** start SOURCE **

I wish I could accurately convey to you how those “out of my comfort zone” feelings/situations are the times where I have found the most life, joy and to be honest, comfort. Maybe Jesus was really onto something when He tells us that to follow Him is to know True Life, True Freedom, True Joy.

 

 

Ode to Scottsdale

Thank you for your words of encouragement and understanding in response to my last post. After I hit “publish”,  I almost went back and deleted it many times. I thought maybe it was too vulnerable, or needy sounding. But in the end, I want to be real, honest  and an open book. So I kept it.

One of the reasons I hesitated to write it, and then wanted to delete it,  is that I have posted over and over again how much we love it here, and I never wanted to feel like I was talking about of both sides of my mouth. But I’m learning to live in the grey area of life (Which I HATE, by the way), where you can love a place and grieve a place at the same time; where you can love making new friends and building new relationships, and still grieve and miss terribly the ones that you don’t get to do daily life with. I don’t think I’ve ever felt so discombobulated in my emotions.

But we really do love it here. I will try not to make this post too long, and it will probably lead to many other posts, but Scottsdale has been a big breath of fresh air to very weary souls.

** end SOURCE **
** start MATERIAL TO PROCESS **

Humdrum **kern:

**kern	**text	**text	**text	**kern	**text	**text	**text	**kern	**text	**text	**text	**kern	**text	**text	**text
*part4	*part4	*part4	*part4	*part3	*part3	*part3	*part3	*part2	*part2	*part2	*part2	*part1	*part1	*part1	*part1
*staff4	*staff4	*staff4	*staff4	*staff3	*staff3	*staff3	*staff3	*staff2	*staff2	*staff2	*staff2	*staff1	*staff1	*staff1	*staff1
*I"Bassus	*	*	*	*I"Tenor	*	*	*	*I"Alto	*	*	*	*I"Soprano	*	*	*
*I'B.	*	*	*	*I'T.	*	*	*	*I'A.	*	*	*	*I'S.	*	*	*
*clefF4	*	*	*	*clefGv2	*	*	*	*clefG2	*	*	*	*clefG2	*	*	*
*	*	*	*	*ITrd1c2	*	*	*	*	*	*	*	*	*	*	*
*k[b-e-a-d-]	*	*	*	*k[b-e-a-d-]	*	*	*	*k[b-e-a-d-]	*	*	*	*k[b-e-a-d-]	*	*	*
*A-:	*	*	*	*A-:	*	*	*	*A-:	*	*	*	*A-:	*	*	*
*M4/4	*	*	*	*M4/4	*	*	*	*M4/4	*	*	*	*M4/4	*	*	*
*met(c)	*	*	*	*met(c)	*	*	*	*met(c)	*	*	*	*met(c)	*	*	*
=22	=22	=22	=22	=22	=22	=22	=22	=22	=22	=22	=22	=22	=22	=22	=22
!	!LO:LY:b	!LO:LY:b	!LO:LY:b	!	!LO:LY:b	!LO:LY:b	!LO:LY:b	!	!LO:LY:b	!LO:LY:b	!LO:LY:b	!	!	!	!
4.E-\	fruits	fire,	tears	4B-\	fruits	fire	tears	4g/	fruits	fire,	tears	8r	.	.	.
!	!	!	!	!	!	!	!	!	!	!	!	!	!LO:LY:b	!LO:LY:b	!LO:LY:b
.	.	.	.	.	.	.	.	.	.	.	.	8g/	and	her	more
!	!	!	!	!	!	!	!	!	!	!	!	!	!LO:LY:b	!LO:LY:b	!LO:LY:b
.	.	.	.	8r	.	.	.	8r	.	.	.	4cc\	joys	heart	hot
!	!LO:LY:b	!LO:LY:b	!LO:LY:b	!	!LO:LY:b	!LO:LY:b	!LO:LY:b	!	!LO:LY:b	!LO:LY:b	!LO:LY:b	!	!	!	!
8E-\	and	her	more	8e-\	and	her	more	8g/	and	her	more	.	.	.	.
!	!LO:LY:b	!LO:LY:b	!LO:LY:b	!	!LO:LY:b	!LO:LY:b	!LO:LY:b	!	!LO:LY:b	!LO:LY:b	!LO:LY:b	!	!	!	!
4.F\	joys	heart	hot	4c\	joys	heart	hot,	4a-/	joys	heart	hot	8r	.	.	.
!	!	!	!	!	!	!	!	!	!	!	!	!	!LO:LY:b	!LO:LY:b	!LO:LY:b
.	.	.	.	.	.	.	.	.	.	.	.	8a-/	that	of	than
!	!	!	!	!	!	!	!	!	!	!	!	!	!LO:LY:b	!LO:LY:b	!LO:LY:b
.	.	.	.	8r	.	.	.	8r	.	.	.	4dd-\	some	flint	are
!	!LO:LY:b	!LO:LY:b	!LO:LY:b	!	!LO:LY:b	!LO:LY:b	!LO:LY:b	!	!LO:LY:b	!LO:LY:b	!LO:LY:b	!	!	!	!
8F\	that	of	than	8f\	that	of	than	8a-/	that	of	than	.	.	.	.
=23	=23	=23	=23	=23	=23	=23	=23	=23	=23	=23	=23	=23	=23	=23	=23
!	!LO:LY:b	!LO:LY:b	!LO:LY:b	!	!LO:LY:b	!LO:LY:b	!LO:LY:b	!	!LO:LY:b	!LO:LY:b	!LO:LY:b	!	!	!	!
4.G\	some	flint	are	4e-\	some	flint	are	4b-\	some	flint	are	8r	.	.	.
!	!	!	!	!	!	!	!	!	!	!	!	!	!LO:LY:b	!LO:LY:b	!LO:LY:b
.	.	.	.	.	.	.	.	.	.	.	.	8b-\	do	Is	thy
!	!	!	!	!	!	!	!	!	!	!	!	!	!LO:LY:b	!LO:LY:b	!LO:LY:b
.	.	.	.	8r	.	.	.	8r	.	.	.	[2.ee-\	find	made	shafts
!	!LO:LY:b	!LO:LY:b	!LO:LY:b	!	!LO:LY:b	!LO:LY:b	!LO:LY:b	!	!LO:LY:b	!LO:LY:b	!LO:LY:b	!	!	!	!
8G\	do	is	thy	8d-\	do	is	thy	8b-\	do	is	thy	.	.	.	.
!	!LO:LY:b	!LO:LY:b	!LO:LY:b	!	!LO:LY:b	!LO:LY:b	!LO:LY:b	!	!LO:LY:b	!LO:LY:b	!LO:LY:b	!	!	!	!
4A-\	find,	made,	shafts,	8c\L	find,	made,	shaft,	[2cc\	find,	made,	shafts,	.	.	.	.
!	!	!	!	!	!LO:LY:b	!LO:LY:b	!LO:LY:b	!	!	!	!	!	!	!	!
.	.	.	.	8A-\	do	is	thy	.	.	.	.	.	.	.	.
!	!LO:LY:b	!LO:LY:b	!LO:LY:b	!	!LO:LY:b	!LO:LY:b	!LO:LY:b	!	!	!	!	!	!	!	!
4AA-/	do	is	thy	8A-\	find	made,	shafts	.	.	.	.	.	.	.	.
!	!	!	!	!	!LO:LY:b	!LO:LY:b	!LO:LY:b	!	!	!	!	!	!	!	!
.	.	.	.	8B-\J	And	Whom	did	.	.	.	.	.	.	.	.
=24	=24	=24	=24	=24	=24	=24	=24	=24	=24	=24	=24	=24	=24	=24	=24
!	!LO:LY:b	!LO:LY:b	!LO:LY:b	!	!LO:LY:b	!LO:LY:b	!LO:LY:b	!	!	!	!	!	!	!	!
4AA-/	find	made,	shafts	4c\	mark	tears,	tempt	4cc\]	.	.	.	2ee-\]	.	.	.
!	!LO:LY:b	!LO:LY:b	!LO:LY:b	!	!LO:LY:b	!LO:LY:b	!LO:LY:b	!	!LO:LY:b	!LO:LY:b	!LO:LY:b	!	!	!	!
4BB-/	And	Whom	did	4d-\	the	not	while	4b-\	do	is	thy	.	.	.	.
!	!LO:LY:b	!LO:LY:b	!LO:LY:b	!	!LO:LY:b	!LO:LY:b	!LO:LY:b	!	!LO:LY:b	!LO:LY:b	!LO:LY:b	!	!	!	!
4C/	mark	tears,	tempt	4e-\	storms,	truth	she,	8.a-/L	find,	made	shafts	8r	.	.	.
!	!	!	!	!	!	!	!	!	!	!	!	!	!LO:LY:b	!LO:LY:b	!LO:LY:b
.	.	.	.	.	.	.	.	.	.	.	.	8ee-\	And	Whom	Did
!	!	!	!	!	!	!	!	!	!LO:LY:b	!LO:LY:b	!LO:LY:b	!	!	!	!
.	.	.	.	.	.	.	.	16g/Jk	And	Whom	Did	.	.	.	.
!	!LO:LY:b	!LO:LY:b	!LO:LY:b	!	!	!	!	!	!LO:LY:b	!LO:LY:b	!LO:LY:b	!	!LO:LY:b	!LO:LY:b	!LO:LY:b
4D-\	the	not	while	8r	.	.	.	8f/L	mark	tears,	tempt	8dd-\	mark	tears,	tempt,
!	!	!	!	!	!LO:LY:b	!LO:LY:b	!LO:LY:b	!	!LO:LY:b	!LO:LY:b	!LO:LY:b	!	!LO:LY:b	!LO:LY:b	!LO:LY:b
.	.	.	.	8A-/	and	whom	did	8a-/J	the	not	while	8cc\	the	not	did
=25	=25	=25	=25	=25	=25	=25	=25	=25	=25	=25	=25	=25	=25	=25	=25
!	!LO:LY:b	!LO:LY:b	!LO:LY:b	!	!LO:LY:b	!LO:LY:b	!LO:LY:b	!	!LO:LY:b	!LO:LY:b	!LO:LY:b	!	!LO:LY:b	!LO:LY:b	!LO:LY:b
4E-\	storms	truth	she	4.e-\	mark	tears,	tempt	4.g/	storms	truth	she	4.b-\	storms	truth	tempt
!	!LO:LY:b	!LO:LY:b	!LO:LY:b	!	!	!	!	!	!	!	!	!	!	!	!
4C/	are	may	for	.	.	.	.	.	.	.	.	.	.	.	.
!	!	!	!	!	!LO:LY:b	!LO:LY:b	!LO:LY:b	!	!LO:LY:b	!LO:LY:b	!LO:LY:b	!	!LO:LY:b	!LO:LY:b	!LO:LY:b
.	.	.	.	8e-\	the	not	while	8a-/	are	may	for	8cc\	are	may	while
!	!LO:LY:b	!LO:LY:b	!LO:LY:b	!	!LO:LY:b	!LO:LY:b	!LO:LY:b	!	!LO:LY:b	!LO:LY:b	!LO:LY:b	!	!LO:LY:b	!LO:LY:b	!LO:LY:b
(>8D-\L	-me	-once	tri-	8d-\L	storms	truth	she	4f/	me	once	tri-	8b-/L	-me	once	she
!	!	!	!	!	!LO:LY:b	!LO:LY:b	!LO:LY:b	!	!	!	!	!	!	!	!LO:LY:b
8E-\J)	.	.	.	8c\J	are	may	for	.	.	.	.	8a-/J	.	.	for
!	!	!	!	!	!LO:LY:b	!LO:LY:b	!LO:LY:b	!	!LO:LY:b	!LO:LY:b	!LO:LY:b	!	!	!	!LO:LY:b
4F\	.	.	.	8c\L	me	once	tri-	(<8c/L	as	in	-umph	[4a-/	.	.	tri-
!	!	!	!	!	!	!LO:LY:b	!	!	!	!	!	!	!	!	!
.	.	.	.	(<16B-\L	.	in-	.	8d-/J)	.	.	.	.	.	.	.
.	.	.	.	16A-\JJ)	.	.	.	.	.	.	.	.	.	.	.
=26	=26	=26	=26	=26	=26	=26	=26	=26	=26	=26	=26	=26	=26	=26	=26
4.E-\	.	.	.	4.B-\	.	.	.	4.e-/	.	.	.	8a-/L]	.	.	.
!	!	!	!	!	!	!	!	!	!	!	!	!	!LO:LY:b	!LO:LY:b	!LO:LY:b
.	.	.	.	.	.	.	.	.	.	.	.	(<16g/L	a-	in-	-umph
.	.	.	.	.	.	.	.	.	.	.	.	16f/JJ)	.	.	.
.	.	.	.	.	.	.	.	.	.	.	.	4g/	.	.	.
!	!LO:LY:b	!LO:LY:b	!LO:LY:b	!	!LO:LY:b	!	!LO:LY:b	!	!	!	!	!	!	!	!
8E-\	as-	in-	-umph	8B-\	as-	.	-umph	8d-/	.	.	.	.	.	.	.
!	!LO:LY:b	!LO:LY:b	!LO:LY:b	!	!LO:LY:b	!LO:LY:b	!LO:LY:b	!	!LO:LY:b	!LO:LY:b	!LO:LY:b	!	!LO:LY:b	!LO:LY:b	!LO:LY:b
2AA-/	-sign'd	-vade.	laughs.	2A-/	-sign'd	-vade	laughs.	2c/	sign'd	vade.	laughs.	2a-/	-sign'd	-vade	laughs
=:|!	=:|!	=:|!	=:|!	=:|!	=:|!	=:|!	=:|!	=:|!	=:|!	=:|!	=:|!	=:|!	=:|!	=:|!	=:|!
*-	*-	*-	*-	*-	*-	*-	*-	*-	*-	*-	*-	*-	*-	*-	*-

** end MATERIAL TO PROCESS **

WRITTEN INSTRUCTION A
According to the blog post about Scottsdale, what has Scottsdale been to very weary souls?
WRITTEN INSTRUCTION B
Locate and copy every line of the listing that contains the string "once".

WRITTEN SOLUTION A
A big breath of fresh air.

WRITTEN SOLUTION B
(>8D-\L	-me	-once	tri-	8d-\L	storms	truth	she	4f/	me	once	tri-	8b-/L	-me	once	she
4F\	.	.	.	8c\L	me	once	tri-	(<8c/L	as	in	-umph	[4a-/	.	.	tri-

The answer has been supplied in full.